▶ [RECORDS FOR PROCESSING]
- - - -

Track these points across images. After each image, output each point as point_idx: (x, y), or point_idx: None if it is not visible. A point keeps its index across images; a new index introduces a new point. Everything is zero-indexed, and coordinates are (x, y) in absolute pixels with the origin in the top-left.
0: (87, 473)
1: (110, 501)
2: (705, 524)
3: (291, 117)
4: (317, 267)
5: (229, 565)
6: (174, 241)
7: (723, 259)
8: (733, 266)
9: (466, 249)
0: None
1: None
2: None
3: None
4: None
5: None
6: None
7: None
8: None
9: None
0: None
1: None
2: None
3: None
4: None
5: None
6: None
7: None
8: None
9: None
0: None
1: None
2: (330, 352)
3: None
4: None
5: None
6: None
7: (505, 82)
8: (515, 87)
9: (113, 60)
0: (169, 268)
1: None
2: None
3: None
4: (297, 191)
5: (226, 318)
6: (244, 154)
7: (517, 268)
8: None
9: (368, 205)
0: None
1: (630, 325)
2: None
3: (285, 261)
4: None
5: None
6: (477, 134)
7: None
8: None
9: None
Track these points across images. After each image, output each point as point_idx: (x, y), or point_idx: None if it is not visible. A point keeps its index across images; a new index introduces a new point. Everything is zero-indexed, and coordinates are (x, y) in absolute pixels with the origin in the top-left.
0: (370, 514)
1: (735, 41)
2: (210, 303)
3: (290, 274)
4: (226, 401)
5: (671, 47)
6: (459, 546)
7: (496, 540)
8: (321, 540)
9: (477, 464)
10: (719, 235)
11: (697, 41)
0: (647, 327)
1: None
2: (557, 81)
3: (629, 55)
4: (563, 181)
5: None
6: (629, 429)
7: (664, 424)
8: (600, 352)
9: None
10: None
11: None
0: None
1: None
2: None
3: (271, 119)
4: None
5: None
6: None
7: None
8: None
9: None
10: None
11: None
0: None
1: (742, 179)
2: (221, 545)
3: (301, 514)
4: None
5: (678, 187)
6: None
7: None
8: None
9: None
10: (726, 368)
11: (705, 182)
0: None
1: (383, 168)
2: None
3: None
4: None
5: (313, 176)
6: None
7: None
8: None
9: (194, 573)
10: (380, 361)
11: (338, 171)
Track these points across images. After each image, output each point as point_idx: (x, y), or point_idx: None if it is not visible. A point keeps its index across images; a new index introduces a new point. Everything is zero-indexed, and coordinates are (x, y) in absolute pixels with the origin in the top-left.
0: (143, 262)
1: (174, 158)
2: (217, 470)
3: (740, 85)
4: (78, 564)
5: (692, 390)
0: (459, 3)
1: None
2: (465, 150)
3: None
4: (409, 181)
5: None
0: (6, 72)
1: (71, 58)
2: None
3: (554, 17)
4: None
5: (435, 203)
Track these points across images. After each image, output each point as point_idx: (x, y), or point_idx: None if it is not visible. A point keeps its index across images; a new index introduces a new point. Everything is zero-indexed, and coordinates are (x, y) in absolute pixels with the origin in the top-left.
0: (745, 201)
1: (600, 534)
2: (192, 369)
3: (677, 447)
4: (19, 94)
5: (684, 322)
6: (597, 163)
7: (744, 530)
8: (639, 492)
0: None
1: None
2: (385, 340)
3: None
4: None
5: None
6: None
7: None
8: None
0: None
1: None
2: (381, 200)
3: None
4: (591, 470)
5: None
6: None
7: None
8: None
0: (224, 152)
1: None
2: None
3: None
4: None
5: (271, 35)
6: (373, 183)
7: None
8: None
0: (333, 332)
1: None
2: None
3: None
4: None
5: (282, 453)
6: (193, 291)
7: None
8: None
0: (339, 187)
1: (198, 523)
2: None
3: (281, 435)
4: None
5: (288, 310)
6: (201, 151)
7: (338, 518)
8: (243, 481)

- - - -

▶ [EXERCISE AIM]
Write out all of the lines above again, putting "point_id" in place of "point_idx" each time it appears and keeping everything else the same.

▶ [ANSWER TO THE PROBLEM]
Track these points across images. After each image, output each point as point_id: (x, y), or point_id: None if it is not visible. A point keeps its index across images; a new index introduces a new point. Everything is zero-indexed, and coordinates are (x, y) in absolute pixels with the origin in the top-left.
0: (87, 473)
1: (110, 501)
2: (705, 524)
3: (291, 117)
4: (317, 267)
5: (229, 565)
6: (174, 241)
7: (723, 259)
8: (733, 266)
9: (466, 249)
0: None
1: None
2: None
3: None
4: None
5: None
6: None
7: None
8: None
9: None
0: None
1: None
2: None
3: None
4: None
5: None
6: None
7: None
8: None
9: None
0: None
1: None
2: (330, 352)
3: None
4: None
5: None
6: None
7: (505, 82)
8: (515, 87)
9: (113, 60)
0: (169, 268)
1: None
2: None
3: None
4: (297, 191)
5: (226, 318)
6: (244, 154)
7: (517, 268)
8: None
9: (368, 205)
0: None
1: (630, 325)
2: None
3: (285, 261)
4: None
5: None
6: (477, 134)
7: None
8: None
9: None
Track these points across images. After each image, output each point as point_id: (x, y), or point_id: None if it is not visible. A point keeps its index across images; a new index introduces a new point. Everything is zero-indexed, and coordinates are (x, y) in absolute pixels with the origin in the top-left.
0: (370, 514)
1: (735, 41)
2: (210, 303)
3: (290, 274)
4: (226, 401)
5: (671, 47)
6: (459, 546)
7: (496, 540)
8: (321, 540)
9: (477, 464)
10: (719, 235)
11: (697, 41)
0: (647, 327)
1: None
2: (557, 81)
3: (629, 55)
4: (563, 181)
5: None
6: (629, 429)
7: (664, 424)
8: (600, 352)
9: None
10: None
11: None
0: None
1: None
2: None
3: (271, 119)
4: None
5: None
6: None
7: None
8: None
9: None
10: None
11: None
0: None
1: (742, 179)
2: (221, 545)
3: (301, 514)
4: None
5: (678, 187)
6: None
7: None
8: None
9: None
10: (726, 368)
11: (705, 182)
0: None
1: (383, 168)
2: None
3: None
4: None
5: (313, 176)
6: None
7: None
8: None
9: (194, 573)
10: (380, 361)
11: (338, 171)
Track these points across images. After each image, output each point as point_id: (x, y), or point_id: None if it is not visible. A point keeps its index across images; a new index introduces a new point. Everything is zero-indexed, and coordinates are (x, y) in absolute pixels with the origin in the top-left.
0: (143, 262)
1: (174, 158)
2: (217, 470)
3: (740, 85)
4: (78, 564)
5: (692, 390)
0: (459, 3)
1: None
2: (465, 150)
3: None
4: (409, 181)
5: None
0: (6, 72)
1: (71, 58)
2: None
3: (554, 17)
4: None
5: (435, 203)
Track these points across images. After each image, output each point as point_id: (x, y), or point_id: None if it is not visible. A point keeps its index across images; a new index introduces a new point. Everything is zero-indexed, and coordinates are (x, y) in absolute pixels with the origin in the top-left.
0: (745, 201)
1: (600, 534)
2: (192, 369)
3: (677, 447)
4: (19, 94)
5: (684, 322)
6: (597, 163)
7: (744, 530)
8: (639, 492)
0: None
1: None
2: (385, 340)
3: None
4: None
5: None
6: None
7: None
8: None
0: None
1: None
2: (381, 200)
3: None
4: (591, 470)
5: None
6: None
7: None
8: None
0: (224, 152)
1: None
2: None
3: None
4: None
5: (271, 35)
6: (373, 183)
7: None
8: None
0: (333, 332)
1: None
2: None
3: None
4: None
5: (282, 453)
6: (193, 291)
7: None
8: None
0: (339, 187)
1: (198, 523)
2: None
3: (281, 435)
4: None
5: (288, 310)
6: (201, 151)
7: (338, 518)
8: (243, 481)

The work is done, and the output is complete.